Asuna lehnte die Stirn gegen die Fliesen der Dusche. Wasser strömte in kleinen Rinnsaalen über ihren Rücken, wobei sie sorgsam darauf achtete, das nichts den Schnitt an ihrer Schulter berührte.
Sie atmete tief durch und erlaubte sich einen Moment der Verzweiflung, in dem alles auf sie einströmte. Stumm tropften Tränen von ihrem Kinn.
Zitternd stieß sie die Luft aus und hob den Kopf, sodass der Wasserstrahl genau in ihr Gesicht traf.
Asuna trat müde aus der Dusche und verbannt jeden weiteren Gedanken an Selbstmitleid aus ihrem Kopf.
Würde sie sich erlauben, darin zu ertrinken, würde sie morgen nicht mehr aufstehen. Stattdessen trocknete sie sich ab und schlüpfte in die Kleider, die Gojo ihr geliehen hatte.
Er hatte sich beständig geweigert, sie ihren Koffer aus ihrem Raum holen zu lassen.
Wasser tropfte von ihren Haaren und tränkte ihren Rücken. Asuna straffte die Schultern und entriegelte die Tür.
Gojo und Yuta hatten die Fenster blickdicht mit Bettlaken zugehängt und nur ein einziger Streifen Sonnenlicht fiel durch die Decken.
Sie war jetzt zwei Tage am Stück wach, abzüglich der Zeit, die sie bewusstlos gewesen war.
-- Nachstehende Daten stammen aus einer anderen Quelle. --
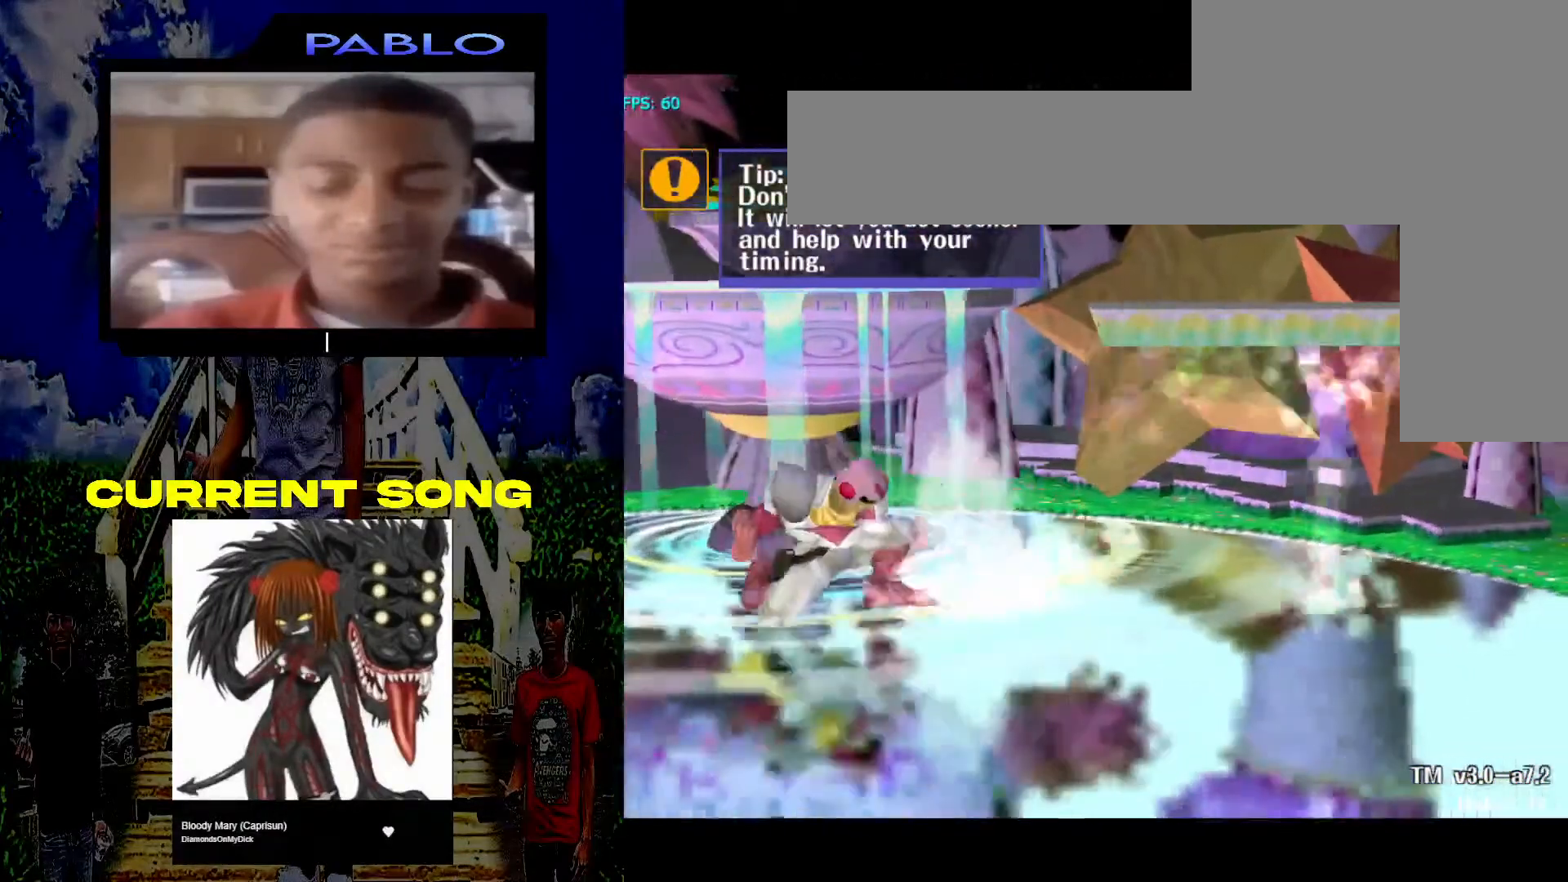
{"buttons": ["Y"], "left_stick": "down-right", "right_stick": "center", "events": [[50, "Y", "up"], [83, "R1", "up"], [133, "left_stick", "center"], [417, "Y", "down"], [450, "left_stick", "down-right"]]}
Allerdings war sie das auch angekettet in einem dreckigen Keller gewesen, deshalb zählte das ja wohl kaum als erholsam.
Asuna gähnte.
"Du und Yuta schlaft im Bett", verkündete Gojo vom Küchentresen aus, "Ich passe auf euch auf"
Beruhigend!
Asuna warf einen Blick zum geöffneten Schlafzimmer.
"Ihr zwei seid ja alt genug", redete Gojo weiter, "Ich muss mit euch nicht über Blümchen und Bienen reden" Asuna und Yuta wechselten einen Blick, er errötete und wandte schnell das Gesicht ab.
"Was ich nur sagen will", fügte Gojo hinzu, "Seid leise oder ladet mich auch ein" Asuna verdrehte die Augen und stapfte müde zum Schlafzimmer. Yuta folgte ihr.
Das Bett war riesig, also keinerlei Gefahr für jemanden, sich auf der falschen Seite zu verirren. Yuta sah sie nicht an, während er ins Bett stieg und ihr dann schnell den Rücken zu drehte. Asuna sah sich im Zimmer um.
Es war einfach eingerichtet, mit polierten Flächen aus schwarzem Marmor, weiß verkleideten Wänden und elegant geschwungenem Silbermobiliar, das vor einem riesigen- jetzt mit der bestickten Tagesdecke abgedeckten- Panoramafenster stand. Die Aufteilung des Raumes erinnerte im entferntesten an die traditionellen japanischen Schlafzimmer jedoch wirkte alles in diesem Zimmer so modern und teuer, dass sie sich selbst bereits wie ein Schmutzfleck vorkam. Generell fand sie seine ganze Suite peinlich dekadent.
Asuna kroch unter die Decke und sank sofort in die weiche Matratze.
Normalerweise schaffte sie es nicht, neben anderen in einem Bett zu schlafen, allerdings war sie so ausgelaugt, dass ihre Müdigkeit die Beklemmung überwog und sie fast augenblicklich einschlief.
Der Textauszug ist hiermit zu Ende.